ACTIVITY - Restate the entries below exactly. Images are not part of the copy.

RECORDS FOR THIS EXERCISE -
========================================

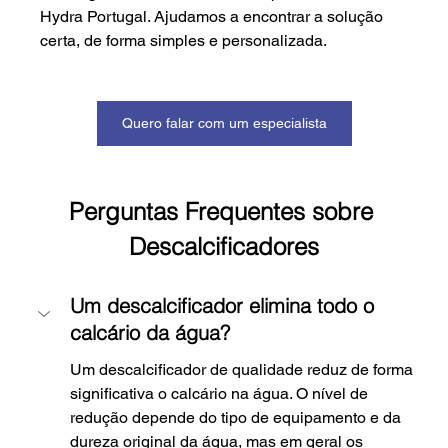
Hydra Portugal. Ajudamos a encontrar a solução 
certa, de forma simples e personalizada.
Quero falar com um especialista
Perguntas Frequentes sobre 
Descalcificadores
Um descalcificador elimina todo o 
calcário da água?
Um descalcificador de qualidade reduz de forma 
significativa o calcário na água. O nível de 
redução depende do tipo de equipamento e da 
dureza original da água, mas em geral os 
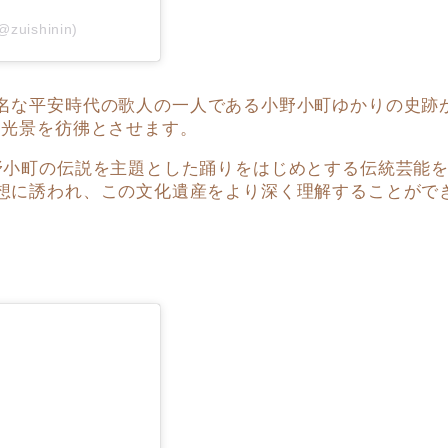
uishinin)
名な平安時代の歌人の一人である小野小町ゆかりの史跡
な光景を彷彿とさせます。
野小町の伝説を主題とした踊りをはじめとする伝統芸能
想に誘われ、この文化遺産をより深く理解することがで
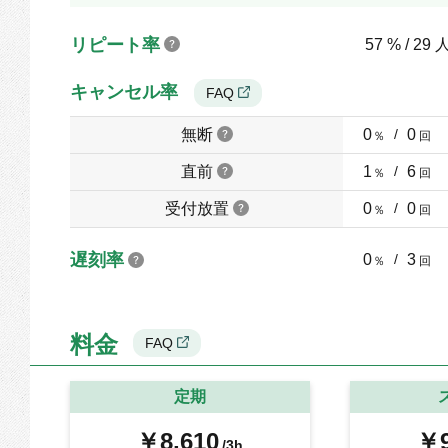
リピート率
57 % / 29 
キャンセル率
FAQ
無断
0
/
0
％
回
直前
1
/
6
％
回
受付放置
0
/
0
％
回
遅刻率
0
/
3
％
回
料金
FAQ
定期
￥8,610
￥9
/3h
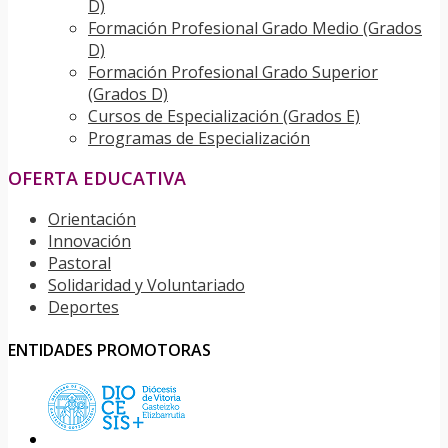
D)
Formación Profesional Grado Medio (Grados
D)
Formación Profesional Grado Superior
(Grados D)
Cursos de Especialización (Grados E)
Programas de Especialización
OFERTA EDUCATIVA
Orientación
Innovación
Pastoral
Solidaridad y Voluntariado
Deportes
ENTIDADES PROMOTORAS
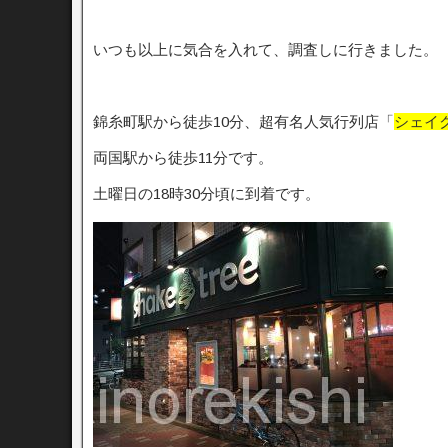
いつも以上に気合を入れて、調査しに行きました。
錦糸町駅から徒歩10分、超有名人気行列店「
シェイクツ
両国駅から徒歩11分です。
土曜日の18時30分頃に到着です。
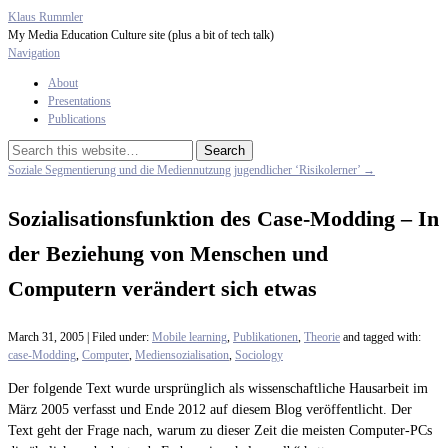
Klaus Rummler
My Media Education Culture site (plus a bit of tech talk)
Navigation
About
Presentations
Publications
Soziale Segmentierung und die Mediennutzung jugendlicher ‘Risikolerner’ →
Sozialisationsfunktion des Case-Modding – In
der Beziehung von Menschen und
Computern verändert sich etwas
March 31, 2005 | Filed under:
Mobile learning
,
Publikationen
,
Theorie
and tagged with:
case-Modding
,
Computer
,
Mediensozialisation
,
Sociology
Der folgende Text wurde ursprünglich als wissenschaftliche Hausarbeit im
März 2005 verfasst und Ende 2012 auf diesem Blog veröffentlicht. Der
Text geht der Frage nach, warum zu dieser Zeit die meisten Computer-PCs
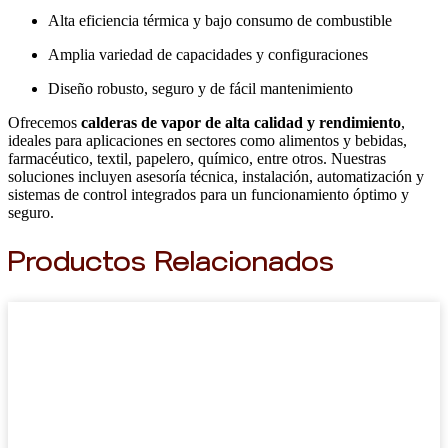
Alta eficiencia térmica y bajo consumo de combustible
Amplia variedad de capacidades y configuraciones
Diseño robusto, seguro y de fácil mantenimiento
Ofrecemos
calderas de vapor de alta calidad y rendimiento
,
ideales para aplicaciones en sectores como alimentos y bebidas,
farmacéutico, textil, papelero, químico, entre otros. Nuestras
soluciones incluyen asesoría técnica, instalación, automatización y
sistemas de control integrados para un funcionamiento óptimo y
seguro.
Productos Relacionados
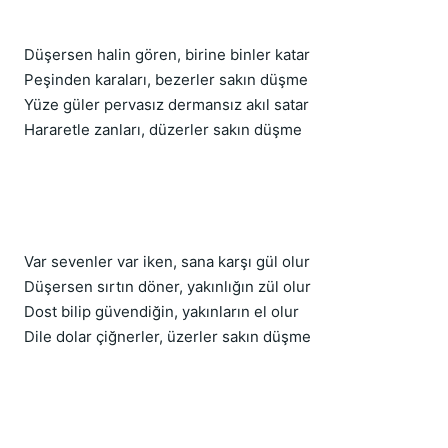
Düşersen halin gören, birine binler katar
Peşinden karaları, bezerler sakın düşme
Yüze güler pervasız dermansız akıl satar
Hararetle zanları, düzerler sakın düşme
Var sevenler var iken, sana karşı gül olur
Düşersen sırtın döner, yakınlığın zül olur
Dost bilip güvendiğin, yakınların el olur
Dile dolar çiğnerler, üzerler sakın düşme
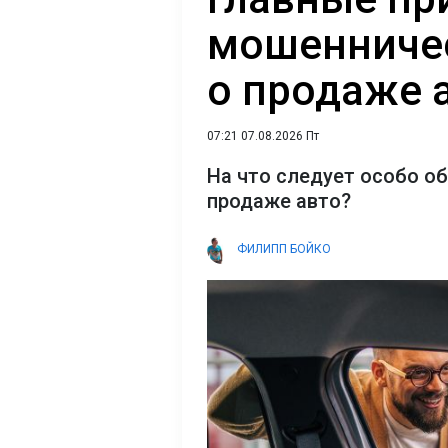
мошенниче
о продаже 
07:21 07.08.2026 Пт
На что следует особо о
продаже авто?
ФИЛИПП БОЙКО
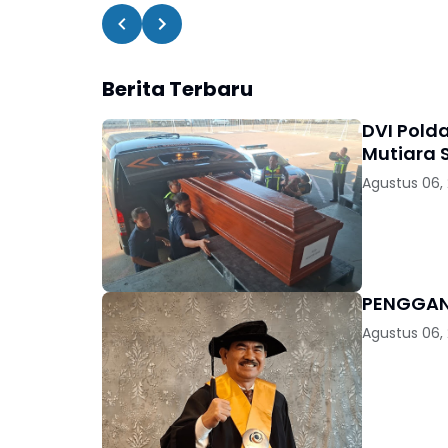
Berita Terbaru
DVI Pold
Mutiara S
Agustus 06,
Agustus 06,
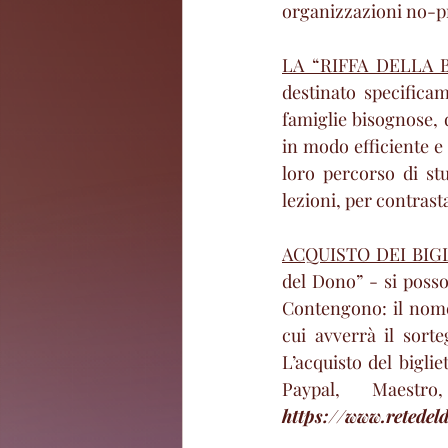
organizzazioni no-pr
LA “RIFFA DELLA 
destinato specificam
famiglie bisognose, d
in modo efficiente e 
loro percorso di st
lezioni, per contrasta
ACQUISTO DEI BIG
del Dono” - si posso
Contengono: il nome 
cui avverrà il sorte
L’acquisto del bigli
https://www.retedel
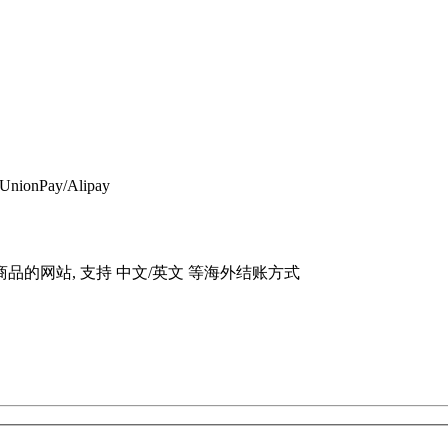
UnionPay/Alipay
 韩流商品的网站, 支持 中文/英文 等海外结账方式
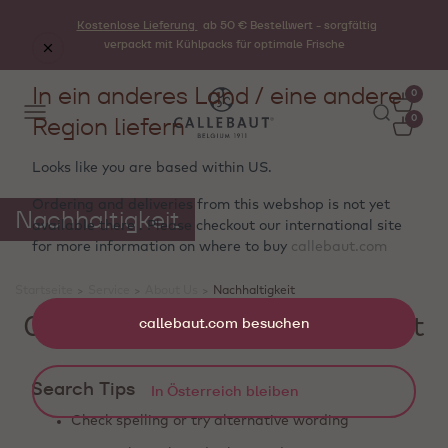
Kostenlose Lieferung
ab 50 € Bestellwert - sorgfältig
verpackt mit Kühlpacks für optimale Frische
In ein anderes Land / eine andere
0
Region liefern
0
Looks like you are based within
US
.
Ordering and deliveries from this webshop is not yet
Nachhaltigkeit
available there . Please checkout our international site
for more information on where to buy
callebaut.com
Startseite
>
Service
>
About Us
>
Nachhaltigkeit
0 Produkte werden angezeigt
callebaut.com besuchen
Search Tips
In Österreich bleiben
Check spelling or try alternative wording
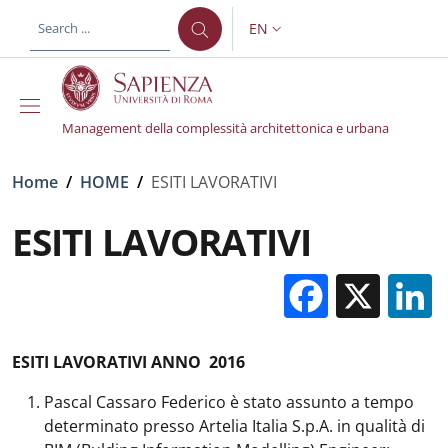
Skip to main content
Skip to footer content
EN
LANGUAGE SWITCHER: CURR
Management della complessità architettonica e urbana
Breadcrumb
Home
/
HOME
/
ESITI LAVORATIVI
ESITI LAVORATIVI
Facebo
X
ESITI LAVORATIVI ANNO 2016
Pascal Cassaro Federico è stato assunto a tempo
determinato presso Artelia Italia S.p.A. in qualità di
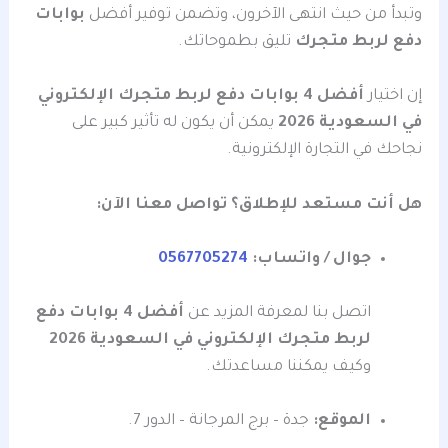
وتبدأ من حيث انتهى الآخرون، وتضمن توفير أفضل
بوابات
دفع لربط متجرك
تليق بطموحاتك.
إن اختيار
أفضل 4 بوابات دفع لربط متجرك الإلكتروني
في السعودية 2026
يمكن أن يكون له تأثير كبير على
نجاحك في التجارة الإلكترونية.
هل أنت مستعد للإطلاق؟ تواصل معنا الآن:
جوال / واتساب:
0567705274
اتصل بنا لمعرفة المزيد عن
أفضل 4 بوابات دفع
لربط متجرك الإلكتروني في السعودية 2026
وكيف يمكننا مساعدتك.
الموقع:
جدة – برج المرجانة – الدور 7.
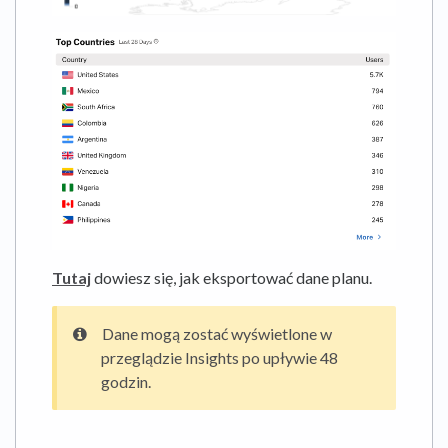
Tutaj
dowiesz się, jak eksportować dane planu.
Dane mogą zostać wyświetlone w
przeglądzie Insights po upływie 48
godzin.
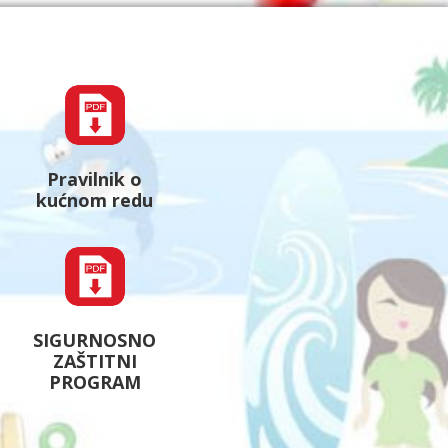
Pravilnik o
kućnom redu
SIGURNOSNO
ZAŠTITNI
PROGRAM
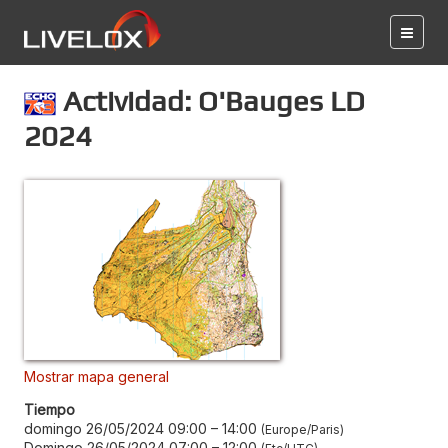
Actividad: O'Bauges LD
2024
Mostrar mapa general
Tiempo
domingo 26/05/2024 09:00
–
14:00
Europe/Paris
Domingo 26/05/2024 07:00
–
12:00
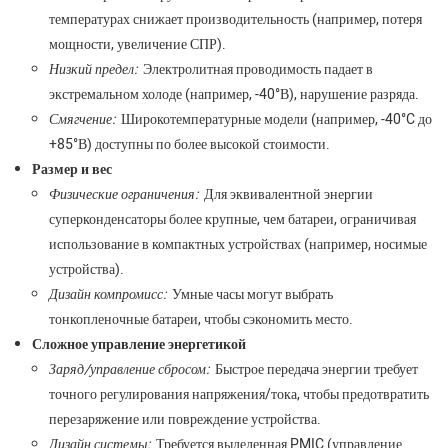
температурах снижает производительность (например, потеря
мощности, увеличение СПР).
Низкий предел:
Электролитная проводимость падает в
экстремальном холоде (например, -40°В), нарушение разряда.
Смягчение:
Широкотемпературные модели (например, -40°C до
+85°В) доступны по более высокой стоимости.
Размер и вес
Физические ограничения:
Для эквивалентной энергии
суперконденсаторы более крупные, чем батареи, ограничивая
использование в компактных устройствах (например, носимые
устройства).
Дизайн компромисс:
Умные часы могут выбрать
тонкопленочные батареи, чтобы сэкономить место.
Сложное управление энергетикой
Заряд/управление сбросом:
Быстрое передача энергии требует
точного регулирования напряжения/тока, чтобы предотвратить
перезаряжение или повреждение устройства.
Дизайн системы:
Требуется выделенная PMIC (управление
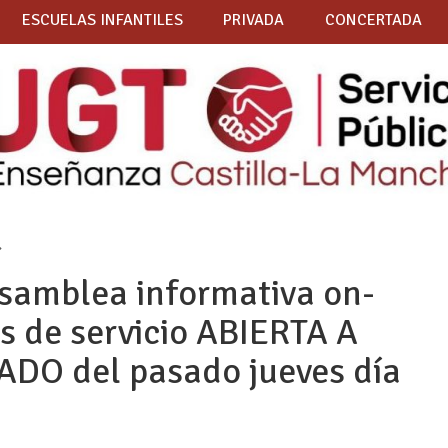
ESCUELAS INFANTILES
PRIVADA
CONCERTADA
»
asamblea informativa on-
s de servicio ABIERTA A
DO del pasado jueves día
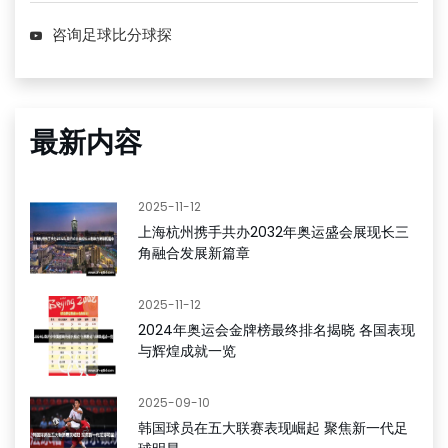
咨询足球比分球探
最新内容
2025-11-12
上海杭州携手共办2032年奥运盛会展现长三
角融合发展新篇章
2025-11-12
2024年奥运会金牌榜最终排名揭晓 各国表现
与辉煌成就一览
2025-09-10
韩国球员在五大联赛表现崛起 聚焦新一代足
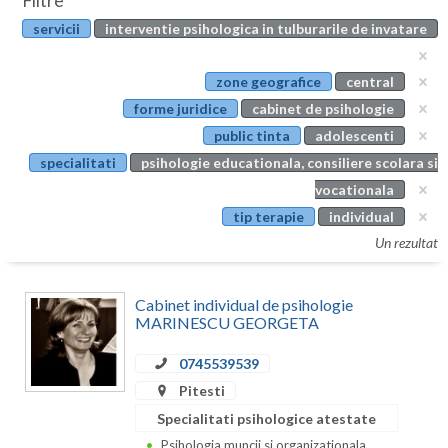
Filtre
Botosani
servicii
interventie psihologica in tulburarile de invatare
Evenimente
Braila
Cabinet
zone geografice
central
Brasov
forme juridice
cabinet de psihologie
Membri
Bucuresti
public tinta
adolescenti
specialitati
psihologie educationala, consiliere scolara si
Buzau
vocationala
Calarasi
tip terapie
individual
Un rezultat
Caras-Severin
Cluj
Cabinet individual de psihologie
MARINESCU GEORGETA
Constanta
0745539539
Covasna
Pitesti
Dambovita
Specialitati psihologice atestate
Psihologia muncii si organizationala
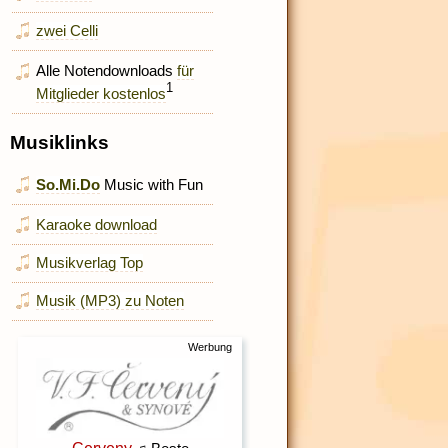
zwei Celli
Alle Notendownloads
für
1
Mitglieder kostenlos
Musiklinks
So.Mi.Do
Music with Fun
Karaoke download
Musikverlag Top
Musik (MP3) zu Noten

========================================

RESULT -
Hydra Portugal. Ajudamos a encontrar a solução 
certa, de forma simples e personalizada.
Quero falar com um especialista
Perguntas Frequentes sobre 
Descalcificadores
Um descalcificador elimina todo o 
calcário da água?
Um descalcificador de qualidade reduz de forma 
significativa o calcário na água. O nível de 
redução depende do tipo de equipamento e da 
dureza original da água, mas em geral os 
uishinin)
名な平安時代の歌人の一人である小野小町ゆかりの史跡
な光景を彷彿とさせます。
野小町の伝説を主題とした踊りをはじめとする伝統芸能
想に誘われ、この文化遺産をより深く理解することがで
リピート率
57 % / 29 
キャンセル率
FAQ
無断
0
/
0
％
回
直前
1
/
6
％
回
受付放置
0
/
0
％
回
遅刻率
0
/
3
％
回
料金
FAQ
定期
￥8,610
￥9
/3h
D)
Formación Profesional Grado Medio (Grados
D)
Formación Profesional Grado Superior
(Grados D)
Cursos de Especialización (Grados E)
Programas de Especialización
OFERTA EDUCATIVA
Orientación
Innovación
Pastoral
Solidaridad y Voluntariado
Deportes
ENTIDADES PROMOTORAS
いつも以上に気合を入れて、調査しに行きました。
錦糸町駅から徒歩10分、超有名人気行列店「
シェイクツ
両国駅から徒歩11分です。
土曜日の18時30分頃に到着です。
Klaus Rummler
My Media Education Culture site (plus a bit of tech talk)
Navigation
About
Presentations
Publications
Soziale Segmentierung und die Mediennutzung jugendlicher ‘Risikolerner’ →
Sozialisationsfunktion des Case-Modding – In
der Beziehung von Menschen und
Computern verändert sich etwas
March 31, 2005 | Filed under:
Mobile learning
,
Publikationen
,
Theorie
and tagged with:
case-Modding
,
Computer
,
Mediensozialisation
,
Sociology
Der folgende Text wurde ursprünglich als wissenschaftliche Hausarbeit im
März 2005 verfasst und Ende 2012 auf diesem Blog veröffentlicht. Der
Text geht der Frage nach, warum zu dieser Zeit die meisten Computer-PCs
Alta eficiencia térmica y bajo consumo de combustible
Amplia variedad de capacidades y configuraciones
Diseño robusto, seguro y de fácil mantenimiento
Ofrecemos
calderas de vapor de alta calidad y rendimiento
,
ideales para aplicaciones en sectores como alimentos y bebidas,
farmacéutico, textil, papelero, químico, entre otros. Nuestras
soluciones incluyen asesoría técnica, instalación, automatización y
sistemas de control integrados para un funcionamiento óptimo y
seguro.
Productos Relacionados
Düşersen halin gören, birine binler katar
Peşinden karaları, bezerler sakın düşme
Yüze güler pervasız dermansız akıl satar
Hararetle zanları, düzerler sakın düşme
Var sevenler var iken, sana karşı gül olur
Düşersen sırtın döner, yakınlığın zül olur
Dost bilip güvendiğin, yakınların el olur
Dile dolar çiğnerler, üzerler sakın düşme
мошенниче
о продаже 
07:21 07.08.2026 Пт
На что следует особо о
продаже авто?
ФИЛИПП БОЙКО
Berita Terbaru
DVI Pold
Mutiara S
Agustus 06,
Agustus 06,
organizzazioni no-pr
LA “RIFFA DELLA 
destinato specificam
famiglie bisognose, d
in modo efficiente e 
loro percorso di st
lezioni, per contrasta
ACQUISTO DEI BIG
del Dono” - si posso
Contengono: il nome 
cui avverrà il sorte
L’acquisto del bigli
https://www.retedel
UnionPay/Alipay
 韩流商品的网站, 支持 中文/英文 等海外结账方式
Kostenlose Lieferung
ab 50 € Bestellwert - sorgfältig
verpackt mit Kühlpacks für optimale Frische
In ein anderes Land / eine andere
0
Region liefern
0
Looks like you are based within
US
.
Ordering and deliveries from this webshop is not yet
Nachhaltigkeit
available there . Please checkout our international site
for more information on where to buy
callebaut.com
Startseite
>
Service
>
About Us
>
Nachhaltigkeit
0 Produkte werden angezeigt
callebaut.com besuchen
Search Tips
In Österreich bleiben
Check spelling or try alternative wording
Skip to main content
Skip to footer content
EN
LANGUAGE SWITCHER: CURR
Management della complessità architettonica e urbana
Breadcrumb
Home
/
HOME
/
ESITI LAVORATIVI
ESITI LAVORATIVI
Facebo
X
ESITI LAVORATIVI ANNO 2016
Pascal Cassaro Federico è stato assunto a tempo
determinato presso Artelia Italia S.p.A. in qualità di
وتبدأ من حيث انتهى الآخرون، وتضمن توفير أفضل
بوابات
دفع لربط متجرك
تليق بطموحاتك.
إن اختيار
أفضل 4 بوابات دفع لربط متجرك الإلكتروني
في السعودية 2026
يمكن أن يكون له تأثير كبير على
نجاحك في التجارة الإلكترونية.
هل أنت مستعد للإطلاق؟ تواصل معنا الآن:
جوال / واتساب:
0567705274
اتصل بنا لمعرفة المزيد عن
أفضل 4 بوابات دفع
لربط متجرك الإلكتروني في السعودية 2026
وكيف يمكننا مساعدتك.
الموقع:
جدة – برج المرجانة – الدور 7.
Tutaj
dowiesz się, jak eksportować dane planu.
Dane mogą zostać wyświetlone w
przeglądzie Insights po upływie 48
godzin.
Pravilnik o
kućnom redu
SIGURNOSNO
ZAŠTITNI
PROGRAM
Actividad: O'Bauges LD
2024
Mostrar mapa general
Tiempo
domingo 26/05/2024 09:00
–
14:00
Europe/Paris
Domingo 26/05/2024 07:00
–
12:00
температурах снижает производительность (например, потеря
мощности, увеличение СПР).
Низкий предел:
Электролитная проводимость падает в
экстремальном холоде (например, -40°В), нарушение разряда.
Смягчение:
Широкотемпературные модели (например, -40°C до
+85°В) доступны по более высокой стоимости.
Размер и вес
Физические ограничения:
Для эквивалентной энергии
суперконденсаторы более крупные, чем батареи, ограничивая
использование в компактных устройствах (например, носимые
устройства).
Дизайн компромисс:
Умные часы могут выбрать
тонкопленочные батареи, чтобы сэкономить место.
Сложное управление энергетикой
Заряд/управление сбросом:
Быстрое передача энергии требует
точного регулирования напряжения/тока, чтобы предотвратить
перезаряжение или повреждение устройства.
Дизайн системы:
Требуется выделенная PMIC (управление
ESCUELAS INFANTILES
PRIVADA
CONCERTADA
»
asamblea informativa on-
s de servicio ABIERTA A
DO del pasado jueves día
咨询足球比分球探
最新内容
2025-11-12
上海杭州携手共办2032年奥运盛会展现长三
角融合发展新篇章
2025-11-12
2024年奥运会金牌榜最终排名揭晓 各国表现
与辉煌成就一览
2025-09-10
韩国球员在五大联赛表现崛起 聚焦新一代足
Filtre
Botosani
servicii
interventie psihologica in tulburarile de invatare
Evenimente
Braila
Cabinet
zone geografice
central
Brasov
forme juridice
cabinet de psihologie
Membri
Bucuresti
public tinta
adolescenti
specialitati
psihologie educationala, consiliere scolara si
Buzau
vocationala
Calarasi
tip terapie
individual
Un rezultat
Caras-Severin
Cluj
Cabinet individual de psihologie
MARINESCU GEORGETA
Constanta
0745539539
Covasna
Pitesti
Dambovita
Specialitati psihologice atestate
Psihologia muncii si organizationala
zwei Celli
Alle Notendownloads
für
1
Mitglieder kostenlos
Musiklinks
So.Mi.Do
Music with Fun
Karaoke download
Musikverlag Top
Musik (MP3) zu Noten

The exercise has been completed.